Business Manager Matt Crecelius said the union knew Centene was paying the consulting firm, Teneo, to review the city and county police departments.

But the real purpose of the study now looks to be a revival of a plan to combine the city and county police departments.

“We support information sharing, which has always gone on, but we are the county police department and they are the city police department, and the residents of those two areas do not want their police force used to patrol the other areas,” Crecelius said.

Crecelius believes Centene has been angling to combine the police departments for years.

A preliminary plan to combine the departments that former St. Louis County Chief Jon Belmar once drafted went nowhere.

But Centene has since hired him.

The company has also donated more than $200,000 to Page’s campaign -- $25,000 of which arrived just after his primary win.

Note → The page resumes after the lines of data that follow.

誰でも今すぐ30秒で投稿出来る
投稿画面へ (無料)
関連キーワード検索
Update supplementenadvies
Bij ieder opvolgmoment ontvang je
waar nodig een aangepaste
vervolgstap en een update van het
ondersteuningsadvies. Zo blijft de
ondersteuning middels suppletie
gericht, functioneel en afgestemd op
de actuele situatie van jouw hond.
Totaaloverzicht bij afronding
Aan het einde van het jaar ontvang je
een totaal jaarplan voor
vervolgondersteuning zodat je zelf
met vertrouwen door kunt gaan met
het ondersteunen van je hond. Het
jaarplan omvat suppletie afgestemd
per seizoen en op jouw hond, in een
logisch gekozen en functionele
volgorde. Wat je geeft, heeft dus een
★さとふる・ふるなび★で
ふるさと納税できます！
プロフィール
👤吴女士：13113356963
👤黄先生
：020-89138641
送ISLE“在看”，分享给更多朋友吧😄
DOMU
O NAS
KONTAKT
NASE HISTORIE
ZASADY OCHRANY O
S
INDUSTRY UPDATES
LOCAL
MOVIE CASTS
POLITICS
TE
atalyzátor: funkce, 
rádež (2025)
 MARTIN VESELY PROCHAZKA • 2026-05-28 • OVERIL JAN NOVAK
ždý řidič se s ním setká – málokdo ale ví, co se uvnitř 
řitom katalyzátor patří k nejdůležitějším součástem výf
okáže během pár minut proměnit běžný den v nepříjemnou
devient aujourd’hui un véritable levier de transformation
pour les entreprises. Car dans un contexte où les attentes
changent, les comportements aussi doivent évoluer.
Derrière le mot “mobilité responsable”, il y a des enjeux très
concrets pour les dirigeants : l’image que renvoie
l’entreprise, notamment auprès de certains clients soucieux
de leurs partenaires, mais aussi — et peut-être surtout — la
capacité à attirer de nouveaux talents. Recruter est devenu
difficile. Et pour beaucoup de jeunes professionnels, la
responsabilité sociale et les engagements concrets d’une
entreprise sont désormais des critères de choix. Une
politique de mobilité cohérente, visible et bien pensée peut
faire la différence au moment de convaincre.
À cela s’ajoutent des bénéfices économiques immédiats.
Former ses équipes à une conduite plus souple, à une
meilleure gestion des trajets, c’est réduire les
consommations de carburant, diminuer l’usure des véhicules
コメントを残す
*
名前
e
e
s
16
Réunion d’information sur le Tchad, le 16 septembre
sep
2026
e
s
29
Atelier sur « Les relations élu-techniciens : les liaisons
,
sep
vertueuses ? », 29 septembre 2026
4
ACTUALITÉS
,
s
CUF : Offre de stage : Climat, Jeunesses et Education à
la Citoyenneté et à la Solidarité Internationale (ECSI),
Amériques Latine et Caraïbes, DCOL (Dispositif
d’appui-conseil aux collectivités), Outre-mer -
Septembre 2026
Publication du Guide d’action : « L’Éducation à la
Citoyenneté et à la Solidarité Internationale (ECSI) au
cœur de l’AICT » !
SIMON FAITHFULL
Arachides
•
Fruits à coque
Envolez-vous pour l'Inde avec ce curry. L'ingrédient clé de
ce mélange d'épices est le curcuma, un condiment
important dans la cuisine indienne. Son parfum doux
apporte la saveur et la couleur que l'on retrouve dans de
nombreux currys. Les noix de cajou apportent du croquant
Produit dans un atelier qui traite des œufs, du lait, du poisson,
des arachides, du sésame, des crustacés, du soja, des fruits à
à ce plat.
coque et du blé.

“Sam Page sold the police department,” Crecelius said. “When in the history of government has a private company been given such unfettered access to the police department and it just so happens they’ve made hundreds of thousands of dollars in campaign donations to the county executive?”

Page’s spokesman Doug Moore has denied Centene has any influence because of its campaign donations to his boss.

“Page’s spokesperson wants to say this has nothing to do with campaign donations, but that is the exact excuse Steve Stenger gave when talking about his pay-to-play campaign donations,” Crecelius said.

Austin isn’t ready to go that far with her criticisms.

She said for now, she believes Page and Centene leaders have seen the error of their ways.

She noted she spent 31 years as an educator for Saint Louis Public Schools.

“My background as an educator and a principal with SLPS gives me a different outlook on leadership and working together,” she said. “They recognize things should have been done a little differently and they are correcting it.

“I believe they see where things went wrong and we are now working together for the betterment of our city. It’s a start. We’ll see what comes out of that.”